By which I mean: You believe that's what gets people playing. I've experienced, over nearly three decades, that the things that get people playing have nothing whatsoever to do with any of that. It's the idea of a fantastical adventure with friends, of being part of a grand story, of getting to do anything you can imagine.

Game balance is something you can only discover after you've already, y'know, played a fair amount. And when you do, it usually is not very fun to find out that the things you like actually suck, or the things you don't like are crazy powerful. Of course, it is fun up to a point to discover that things you like are strong. But for some folks, including people on this very forum, it's pretty frustrating to have made choices solely because they sounded cool, which left their friends barely scraping by at minimum competency, while they themselves are ruling the roost, consistently being the strongest participants. 5e is better about this than 3e was, but that's like saying that some location is a higher elevation than the Mariana Trench--of course it is, you'd have to be intentionally doing things horribly wrong to get any lower!
It is way worse for a player to struggle playing their first game, than to discover they picked a spell they don't like after 10 sessions. I don't believe it, I studied it.

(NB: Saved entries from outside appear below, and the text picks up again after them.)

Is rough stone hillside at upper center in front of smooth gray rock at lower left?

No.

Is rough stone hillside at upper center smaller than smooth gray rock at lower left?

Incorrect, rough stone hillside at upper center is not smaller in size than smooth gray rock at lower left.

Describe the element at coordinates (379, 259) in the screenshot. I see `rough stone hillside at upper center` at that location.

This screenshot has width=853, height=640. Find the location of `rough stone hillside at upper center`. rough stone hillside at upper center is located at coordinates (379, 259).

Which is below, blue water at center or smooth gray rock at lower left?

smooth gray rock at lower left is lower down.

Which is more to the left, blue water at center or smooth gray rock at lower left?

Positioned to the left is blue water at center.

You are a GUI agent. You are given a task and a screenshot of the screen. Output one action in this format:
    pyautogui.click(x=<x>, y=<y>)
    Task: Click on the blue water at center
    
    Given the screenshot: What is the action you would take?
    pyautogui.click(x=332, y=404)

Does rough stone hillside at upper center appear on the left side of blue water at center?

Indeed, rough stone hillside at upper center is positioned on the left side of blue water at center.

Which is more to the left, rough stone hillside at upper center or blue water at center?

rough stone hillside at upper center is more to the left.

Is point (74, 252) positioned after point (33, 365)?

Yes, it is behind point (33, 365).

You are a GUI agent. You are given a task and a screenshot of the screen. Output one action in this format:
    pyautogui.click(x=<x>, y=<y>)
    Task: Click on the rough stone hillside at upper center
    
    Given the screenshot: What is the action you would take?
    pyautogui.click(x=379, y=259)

Apparently game design principles aren't well accepted.
 

once again I will say; D&D should be exclusively playtested by powergamers/optimizers/munckins.
Absolutely not. Testing and Project management is my actual day job. I also happen to be a game designer. There are generally two types of testing that are critical:

QA: Quality Assurance. This is generally functional testing. Does the thing work functionally as you designed it. You might test one function once to make sure it's working.
UAT: User Acceptance Testing. Regardless if it works as designed, what is the usability from the users' perspective? This is where you test several scenarios in the same functional workflow to find things that may have been missed.

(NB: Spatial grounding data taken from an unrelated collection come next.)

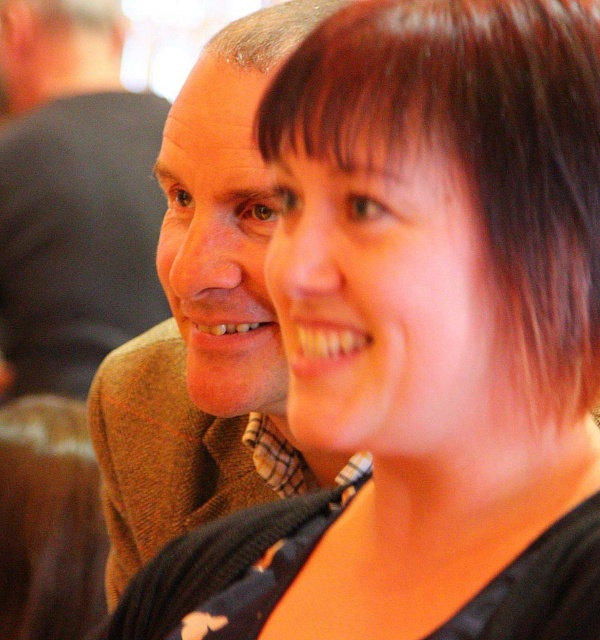
Is brown wool sweater at left thinner than gray matte hair at upper left?

Incorrect, brown wool sweater at left's width is not less than gray matte hair at upper left's.

Who is higher up, brown wool sweater at left or gray matte hair at upper left?

brown wool sweater at left

Which is in front, point (115, 60) or point (247, 36)?

Point (247, 36) is in front.

Find the location of `brown wool sweater at left`. brown wool sweater at left is located at coordinates (73, 195).

Can you confirm if brown wool sweater at center is wider than gray matte hair at upper left?

Indeed, brown wool sweater at center has a greater width compared to gray matte hair at upper left.

Is brown wool sweater at center positioned at the back of gray matte hair at upper left?

No, it is not.

The width and height of the screenshot is (600, 640). What do you see at coordinates (206, 321) in the screenshot?
I see `brown wool sweater at center` at bounding box center [206, 321].

At what (x,y) coordinates should I click in order to perform the action: click on brown wool sweater at center. Please return your answer as a coordinate pair (x, y). The height and width of the screenshot is (640, 600). Looking at the image, I should click on (206, 321).

This screenshot has width=600, height=640. Describe the element at coordinates (477, 141) in the screenshot. I see `brown smooth hair at upper right` at that location.

Who is more distant from viewer, [388,77] or [262,22]?

The point [262,22] is more distant.

What are the coordinates of `brown smooth hair at upper right` in the screenshot? It's located at (477, 141).

Identify the location of brown smooth hair at upper right. This screenshot has width=600, height=640. (477, 141).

While I think it's important to have optimizers do testing, by making it exclusively optimizers, you're limiting your testing to one perspective and will miss things that casual gamers or story gamers would catch. You really want all kinds of testers, and each is equally important.

I do have a slight issue with the title to this thread: "Circle Casting is gonna break a lot of games"

The circle casting rules shouldn't break a single game. If you don't like the rules - don't use them! Simple, easy, and no games broken!

We all know on paper this is true. We also know that RAW drive behavior at the table. It sets the expectation that that's how the game is supposed to be played, and lots of gamers will play it that way even if they don't like how the rule works. And of course all those gamers that say "It's in the rules so I can do it!"
 

Mass combat has never been a strength in DnD, but this absolutely ruins it.
I think this makes mass combat in a common magic realm absolutely fantastic.
No longer is a land with thousands of mages marching peasants and sending walls of knights on horseback, a silly endeavor for sure.
They're absolutely blasting each other with the Weave.
 

I hate to rely on technicality, but prolong could be ruled out for concentration spells:

Prolong​

When you cast a spell that has a duration of 1 minute or longer, you can increase the duration of the spell depending on the number of secondary casters contributing to the spell, as detailed in the table below.

Note that the duration has to 1 minute or longer.
Concentration spells all read: "Concentration up to X".

Now the worst offenders are gone.


Range is not that big of a problem to be honest. Yes, you can throw some spells very far, but you still need line of sight.

A simple illusion spell can foil that plan.